Tsunade smiled, a broad, full smile that made Sakura relax minutely, relieved that she had pleased her master. "Everything is stupid when you look at it from all angles. But at the time, and sometimes even after, it makes perfect sense. Did you know I had hemophobia for years? I was afraid of death, too afraid to touch it.

"But by refusing to fight my fear, many people died. I feared death itself, and because I could not face it, it kept on taking even when I held the power to stop its assault. But I did it for a reason, and looking back, I'd probably have the same reaction even knowing what I do now."

Sakura smiled sadly, "Every day I think, 'If I could just go back in time.' Maybe it would make things better. Maybe it wouldn't. But I can't, and things have happened that I can't control. I couldn't stop Sasuke from leaving, I couldn't stop him and Naruto from fighting, and I can't seem to stop my team from falling apart!" Tears were glinting in her eyes now, but Tsunade kept her peace, watching and waiting, sensing this wasn't the end.

It wasn't.

"I could've stopped hating Naruto, I could've stopped fighting Ino, I could've stopped chasing Sasuke and actually tried to be a kunoichi. I could've been a better daughter; I could've been a better student. I should've gotten it through my head long ago that book smarts don't make a shinobi!" Her eyes hardened dangerously, and Tsunade- who was about to step in- allowed her self a secret smile and stayed as she was.
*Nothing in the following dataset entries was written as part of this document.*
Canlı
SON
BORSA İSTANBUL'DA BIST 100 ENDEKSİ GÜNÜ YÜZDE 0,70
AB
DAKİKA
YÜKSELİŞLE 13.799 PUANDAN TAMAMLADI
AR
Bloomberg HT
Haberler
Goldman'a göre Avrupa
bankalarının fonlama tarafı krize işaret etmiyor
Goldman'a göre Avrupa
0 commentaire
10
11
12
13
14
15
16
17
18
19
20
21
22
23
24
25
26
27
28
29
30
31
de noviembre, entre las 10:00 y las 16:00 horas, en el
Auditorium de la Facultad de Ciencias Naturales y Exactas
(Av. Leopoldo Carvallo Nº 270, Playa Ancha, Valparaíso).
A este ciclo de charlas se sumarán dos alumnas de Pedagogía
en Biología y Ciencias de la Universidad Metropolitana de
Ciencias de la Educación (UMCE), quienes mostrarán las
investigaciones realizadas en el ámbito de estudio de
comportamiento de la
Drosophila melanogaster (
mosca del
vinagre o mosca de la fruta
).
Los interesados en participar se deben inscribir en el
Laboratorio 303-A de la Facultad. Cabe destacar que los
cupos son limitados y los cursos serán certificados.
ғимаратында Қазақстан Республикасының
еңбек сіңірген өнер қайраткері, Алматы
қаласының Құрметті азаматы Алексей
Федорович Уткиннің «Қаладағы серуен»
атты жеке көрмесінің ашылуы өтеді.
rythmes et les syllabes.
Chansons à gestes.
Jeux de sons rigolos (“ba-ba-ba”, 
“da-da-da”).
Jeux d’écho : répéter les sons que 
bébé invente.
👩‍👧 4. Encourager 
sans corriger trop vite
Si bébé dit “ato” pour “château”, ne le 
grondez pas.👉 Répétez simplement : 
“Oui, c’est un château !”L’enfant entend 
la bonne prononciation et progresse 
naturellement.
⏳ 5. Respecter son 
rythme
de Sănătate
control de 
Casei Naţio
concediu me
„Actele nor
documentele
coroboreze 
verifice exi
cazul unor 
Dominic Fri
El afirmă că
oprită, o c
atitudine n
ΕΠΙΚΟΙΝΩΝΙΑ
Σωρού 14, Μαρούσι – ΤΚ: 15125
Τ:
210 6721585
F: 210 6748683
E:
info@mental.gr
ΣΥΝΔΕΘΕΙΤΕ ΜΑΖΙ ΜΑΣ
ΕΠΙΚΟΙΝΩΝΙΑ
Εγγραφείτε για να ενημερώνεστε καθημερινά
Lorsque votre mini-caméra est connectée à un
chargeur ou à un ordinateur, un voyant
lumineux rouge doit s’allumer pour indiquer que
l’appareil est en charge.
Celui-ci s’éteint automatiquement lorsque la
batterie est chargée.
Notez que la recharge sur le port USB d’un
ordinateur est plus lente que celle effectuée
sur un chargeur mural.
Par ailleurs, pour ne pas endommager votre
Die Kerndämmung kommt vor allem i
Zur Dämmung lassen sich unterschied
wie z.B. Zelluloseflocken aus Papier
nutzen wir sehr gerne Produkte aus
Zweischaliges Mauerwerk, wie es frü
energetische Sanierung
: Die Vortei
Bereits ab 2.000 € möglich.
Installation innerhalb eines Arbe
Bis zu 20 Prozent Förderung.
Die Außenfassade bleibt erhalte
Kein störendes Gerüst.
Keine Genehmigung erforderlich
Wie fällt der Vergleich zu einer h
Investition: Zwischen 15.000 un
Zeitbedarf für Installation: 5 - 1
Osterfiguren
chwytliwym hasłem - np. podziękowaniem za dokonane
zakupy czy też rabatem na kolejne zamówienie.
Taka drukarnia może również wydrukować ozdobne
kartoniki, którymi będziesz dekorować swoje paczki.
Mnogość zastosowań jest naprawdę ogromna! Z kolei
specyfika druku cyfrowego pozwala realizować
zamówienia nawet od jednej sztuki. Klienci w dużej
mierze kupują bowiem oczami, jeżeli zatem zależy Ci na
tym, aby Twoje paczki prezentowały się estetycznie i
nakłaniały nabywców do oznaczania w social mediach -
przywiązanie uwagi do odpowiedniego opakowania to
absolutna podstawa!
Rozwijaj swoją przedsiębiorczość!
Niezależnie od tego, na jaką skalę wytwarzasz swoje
"Maybe I could have done all those things. Maybe I even should have. But I didn't. I'm not perfect, and I realize that now. I'm human, and humans make mistakes. But that's what makes humanity so special. We have the power to make mistakes and learn from them. I could have all that. Maybe, in another life, I did. But I didn't, and now I'm doing my best to make up for lost time. And sometimes I admit to myself that I couldn't really have done anything else. It was who I was back then, just as the person I am now wouldn't shriek in terror at the sight of an enemy.

"You were a different person, then; just as I was. Sometimes people need a little push to get them on their feet, but after that it's all them."

Tsunade smiled, and gave the girl a brief hug, "A little off topic, but true none-the-less. Now!" She changed topics with the ease of long practice, "Are you ready for your test?"

Sakura gulped at the sight of her master's malicious grin, the deep confidence she had gained on the walk over vanishing in a nanosecond.

But on that short, five-minute walk, Sakura had found herself. All it took was a stubborn, prideful Chuunin to injured to move forcing her tired body to comply with her wishes, and a few words from a wise source. It stoked an inner fire within her body, warming a hearth gone cold long ago. Now that it burned, no wind, no matter how strong or frigid, could put it out.

At fourteen years old Haruno Sakura passed a rigorous test and became one of the youngest fully active medics in Konohagakure. She walked down Konoha Memorial Hospital's bland halls five days a week, from the deepest days of winter to the hottest day of summer, all the while a chill breeze whistled through the corridors.

She never shivered again when faced with their leaching, icy tendrils.

I'm not sure if I get this, and I wrote it! Basically, a few weeks ago I was feeling very deep and typed this up. Now I'm feeling guilty for neglecting this site in favor of finals (7 DAYS!) and decided to put this up as a peace offering (DON'T HURT ME!)